Post-Trash Facebook Post-Trash Twitter

Trash Kit - "Horizon" | Album Review


by Evan Welsh (@evanswelsh15)

With every release, British trio Trash Kit seems to expand upon their jumpy, post-punk sound and grow tighter as songwriters and performers. Over the African-influenced rhythms and bright-guitars that have been with the group since their inception, Horizon gives larger roles to the horns, welcomes keys, and boasts the groups longest, most complete songs in their entire discography. 

The album opens with the laid-back “Coasting”—with strings that are interspersed throughout, and given center stage in the song's outro, Trash Kit quickly inform listeners that their musical identity has evolved from their previous albums. The band continues to showcase this growth with more additional instrumentation like the harp, which shows up on “Bed,” and the aforementioned keys, which appear in a beautiful, playful tone on tracks like “Dislocate” and more inquisitively on the closer, “Window.” 

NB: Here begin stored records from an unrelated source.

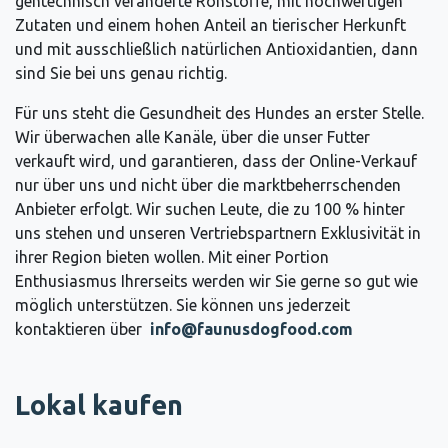
gentechnisch veränderte Rohstoffe, mit hochwertigen
Zutaten und einem hohen Anteil an tierischer Herkunft
und mit ausschließlich natürlichen Antioxidantien, dann
sind Sie bei uns genau richtig.
Für uns steht die Gesundheit des Hundes an erster Stelle.
Wir überwachen alle Kanäle, über die unser Futter
verkauft wird, und garantieren, dass der Online-Verkauf
nur über uns und nicht über die marktbeherrschenden
Anbieter erfolgt. Wir suchen Leute, die zu 100 % hinter
uns stehen und unseren Vertriebspartnern Exklusivität in
ihrer Region bieten wollen. Mit einer Portion
Enthusiasmus Ihrerseits werden wir Sie gerne so gut wie
möglich unterstützen. Sie können uns jederzeit
kontaktieren über
info@faunusdogfood.com
Lokal kaufen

“Every Second” is the album’s first dive into the incredibly energetic, as the track spins and whirls with crisp guitar riffs, irresistible drum beats, and exuberant saxophones. On the title track, Trash Kit masterfully and naturally builds excitement and tension, knowing exactly where to let the instrumentation and intensity rise and fall so that when the climax comes, it feels both earned and satisfying. Neither “Sunset” or “Bed” have the same dynamic variability as “Horizon” or the wonderfully bouncy “Traffic Lights,” but the manner in which Trash Kit locks onto, and ruminates on the circling chorus vocals and harp and guitar parts in each of the tracks respectively makes them both enveloping in their own way.

“Disco” the bubbling, euphoric seven-minute centerpiece of Horizon is the only track on the album sans-vocals, allowing for a jazzy dance break in an album that is already stuffed with undeniably danceable tracks. The expansiveness of the track appears to show Trash Kit at their full musical potential and, actually, leads to a small feeling of longing for some extra minutes to be added to every other song on the album. 

The technical prowess of Trash Kit, displayed in their ability to remain tight and clean throughout their most chaotic compositions, is enough to make Horizon an album worth praising. But Horizon accomplishes the difficult task of being an album that is immediately accessible, requiring no intense mental focus to appreciate and enjoy the experience, and also sophisticated and interesting enough to hold up under closer, more critical listening.

Horizon is unequivocally one of the most fun albums of the year, and one that seems inextricably linked with the warm, happy months of Summer. Trash Kit has made a record that feels like a musical celebration, a jubilant gathering that an entire village attended and participated in, accompanied by an eye-widening display of fireworks.